The Next 100 Years is the attempt by a leading strategist to imagine the events of the next 100 years. To do so, he employs a method that most people seem intent to ignore, yet is the most realistic - that the things that seem most obvious, never happen. And when you look at history, this is very true.

So what does the future old? Greying baby boomers mean fewer jobs than available people, inflation, lower house prices once the boomers begin to die out and a change in immigration policy. On the global front, Russia will lose more influence, China will fragment, and Poland, Japan and Turkey will be regional, if not global, players.

This is a very well-reasoned and argued book, and it is refreshing to read something other than "China and India, China and India". Let's face it, in all honesty, India does not have the resources to be a global player and is over-populated. The argument against China too seems very well-thought, that the coast is getting rich whilst the country is poor, and that problems will most likely escalate. I also found that this book got less certain as time went on - what was being foretold for 2020 and 2040 seemed feasible, but the longer time goes on, the more variables can change, and I think this is reflected in this work.
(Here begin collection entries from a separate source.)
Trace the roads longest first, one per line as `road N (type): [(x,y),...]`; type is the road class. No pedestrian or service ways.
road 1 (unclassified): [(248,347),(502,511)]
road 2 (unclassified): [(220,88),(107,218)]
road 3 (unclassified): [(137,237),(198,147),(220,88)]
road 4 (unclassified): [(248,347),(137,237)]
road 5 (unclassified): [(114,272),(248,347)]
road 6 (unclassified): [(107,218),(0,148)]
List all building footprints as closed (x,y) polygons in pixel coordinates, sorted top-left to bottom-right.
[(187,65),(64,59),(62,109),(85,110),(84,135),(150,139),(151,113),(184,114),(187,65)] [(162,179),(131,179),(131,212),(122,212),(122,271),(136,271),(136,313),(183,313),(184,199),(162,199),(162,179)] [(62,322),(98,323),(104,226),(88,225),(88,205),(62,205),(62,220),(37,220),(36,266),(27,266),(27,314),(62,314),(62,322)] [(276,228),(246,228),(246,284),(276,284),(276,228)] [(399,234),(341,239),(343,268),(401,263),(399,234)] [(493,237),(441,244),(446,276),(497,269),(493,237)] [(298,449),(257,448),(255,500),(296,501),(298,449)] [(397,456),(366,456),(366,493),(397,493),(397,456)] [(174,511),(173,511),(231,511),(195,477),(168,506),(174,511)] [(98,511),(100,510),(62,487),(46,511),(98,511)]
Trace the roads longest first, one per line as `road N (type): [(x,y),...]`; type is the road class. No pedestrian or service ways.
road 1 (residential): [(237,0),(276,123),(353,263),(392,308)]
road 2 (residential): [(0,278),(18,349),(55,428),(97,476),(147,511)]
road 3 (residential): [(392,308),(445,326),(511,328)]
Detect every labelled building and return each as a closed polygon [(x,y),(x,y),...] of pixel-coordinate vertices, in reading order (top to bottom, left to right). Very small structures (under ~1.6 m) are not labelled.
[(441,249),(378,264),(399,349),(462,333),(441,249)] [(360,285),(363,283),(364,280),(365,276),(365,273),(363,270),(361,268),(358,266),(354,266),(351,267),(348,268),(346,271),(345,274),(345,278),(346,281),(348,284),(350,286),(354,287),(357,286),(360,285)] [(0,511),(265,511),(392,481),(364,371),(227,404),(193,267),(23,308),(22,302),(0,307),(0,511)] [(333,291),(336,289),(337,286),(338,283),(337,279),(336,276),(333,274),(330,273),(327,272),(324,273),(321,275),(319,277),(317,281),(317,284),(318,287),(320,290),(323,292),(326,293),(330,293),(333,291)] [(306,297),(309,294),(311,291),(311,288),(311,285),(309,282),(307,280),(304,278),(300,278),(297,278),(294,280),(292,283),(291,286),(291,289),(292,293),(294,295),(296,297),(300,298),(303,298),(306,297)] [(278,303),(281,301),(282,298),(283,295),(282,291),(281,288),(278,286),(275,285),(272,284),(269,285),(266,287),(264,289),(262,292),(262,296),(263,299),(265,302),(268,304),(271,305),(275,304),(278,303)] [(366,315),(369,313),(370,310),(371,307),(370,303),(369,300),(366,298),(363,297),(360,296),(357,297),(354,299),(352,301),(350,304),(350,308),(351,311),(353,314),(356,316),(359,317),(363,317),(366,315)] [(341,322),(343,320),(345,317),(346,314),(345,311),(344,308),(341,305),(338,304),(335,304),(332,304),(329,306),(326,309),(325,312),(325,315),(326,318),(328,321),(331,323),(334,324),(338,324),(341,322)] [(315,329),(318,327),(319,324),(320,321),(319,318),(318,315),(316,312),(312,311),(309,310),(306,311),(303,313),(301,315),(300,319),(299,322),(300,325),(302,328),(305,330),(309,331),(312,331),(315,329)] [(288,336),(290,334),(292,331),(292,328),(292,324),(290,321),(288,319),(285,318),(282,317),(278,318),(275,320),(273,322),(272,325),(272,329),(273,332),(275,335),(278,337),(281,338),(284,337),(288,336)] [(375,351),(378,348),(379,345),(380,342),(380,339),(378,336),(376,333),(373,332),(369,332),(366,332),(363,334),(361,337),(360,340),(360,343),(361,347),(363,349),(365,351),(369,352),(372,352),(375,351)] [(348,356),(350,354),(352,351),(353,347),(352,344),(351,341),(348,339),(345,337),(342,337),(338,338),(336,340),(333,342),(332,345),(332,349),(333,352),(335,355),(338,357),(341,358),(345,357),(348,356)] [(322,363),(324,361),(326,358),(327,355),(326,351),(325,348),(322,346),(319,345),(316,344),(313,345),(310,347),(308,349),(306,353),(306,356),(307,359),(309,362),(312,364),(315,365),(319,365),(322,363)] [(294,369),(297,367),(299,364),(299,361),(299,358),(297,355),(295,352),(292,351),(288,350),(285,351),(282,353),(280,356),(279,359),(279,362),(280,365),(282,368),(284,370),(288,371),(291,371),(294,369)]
It is not just refreshing opinions that this book offers, but also several passages that are worth quoting in polite company:

  • The United States responded by invading the Islamic world. But its goal wasn't victory. It wasn't even clear what victory would mean. Its goal was simply to disrupt the Islamic world and set it against itself, so that an Islamic empire could not emerge.
  • The United States doesn't need to win wars. It needs to simply disrupt things so the other side can't build up sufficient strength to challenge it.
  • It is the delight of all societies to belittle their political leaders, and leaders surely do make mistakes. But the mistakes they make, when carefully examined, are rarely stupid. Most likely, mistakes are forced upon them by circumstance.
  • Cultures live in one of three states. The first state is barbarism. Barbarians believe that the customs of their village are the laws of nature and that anyone who doesn't live the way they live is beneath contempt and requiring redemption or destruction. The third state is decadence. Decadents cynically believe that nothing is better than anything else. If they hold anyone in contempt, it is those who believe in anything. Nothing is worth fighting for.
  • Civilization is the second and most rare state. Civilized people are able to balance two contradictory thoughts in their minds. They believe that there are truths and that their cultures approximate those truths. At the same time, they hold open in their mind the possibility that they are in error. The combination of belief and skepticism is inherently unstable. Cultures pass through barbarism to civilization and then to decadence, as skepticism undermines self-certainty.